Los hechos a los que alude Israel ocurrieron el sábado en el aeropuerto de Bilbao, cuando el regreso de activistas españoles de la Global Sumud Flotilla derivó en incidentes y momentos de tensión entre quienes les esperaban y la Ertzaintza, con el arresto de cuatro personas. En ese contexto, Amrani también exigirá explicaciones sobre por qué el Gobierno español «no ha tomado acciones hasta ahora contra el activista de la Flotilla y ciudadano español Saif Abukeshek», detenido en Israel por su participación en la iniciativa y a quien ese país acusa de mantener lazos con Hamás.
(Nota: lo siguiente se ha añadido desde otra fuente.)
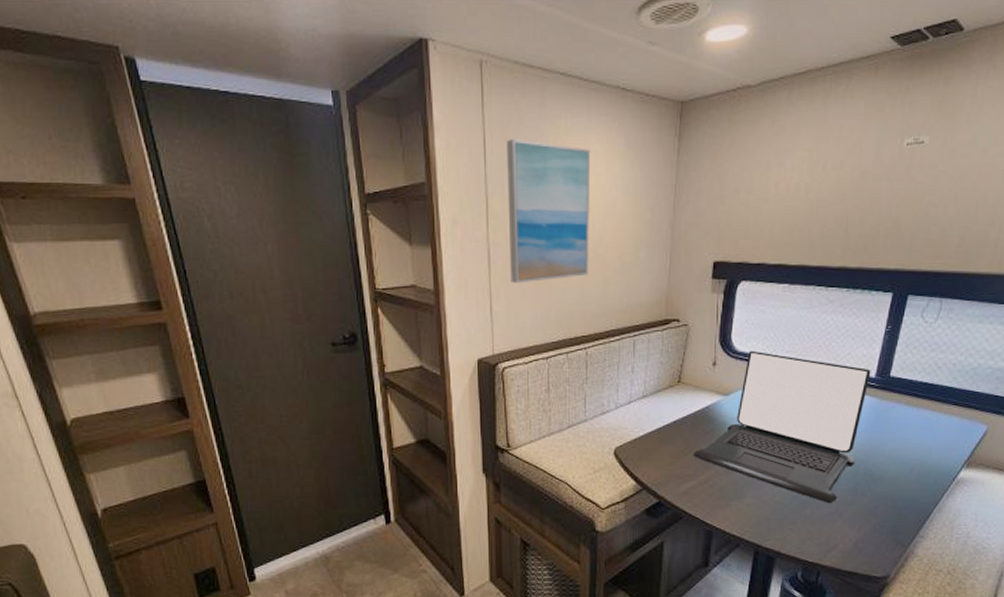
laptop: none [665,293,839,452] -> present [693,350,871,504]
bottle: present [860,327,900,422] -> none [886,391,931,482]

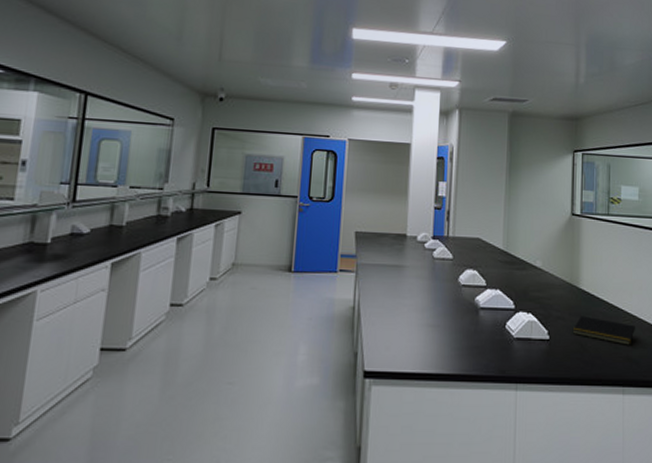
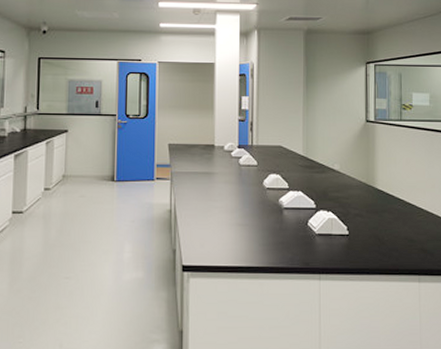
notepad: present [572,315,635,345] -> none [370,212,429,238]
Aunque el Ministerio de Exteriores israelí sostiene que las autoridades españolas ejercieron «una violencia grave» y afirma que Israel no utilizó una violencia semejante, los abogados de Adalah, el centro legal que defendió a los activistas de la Flotilla Global Sumud detenidos en Israel, denunciaron «violencia física y sexual generalizada y sistemática» por parte de las fuerzas israelíes. El cruce de acusaciones deja abierto un escenario de mayor escrutinio sobre la actuación oficial y sobre las explicaciones pendientes ante un episodio que ya escaló al plano diplomático.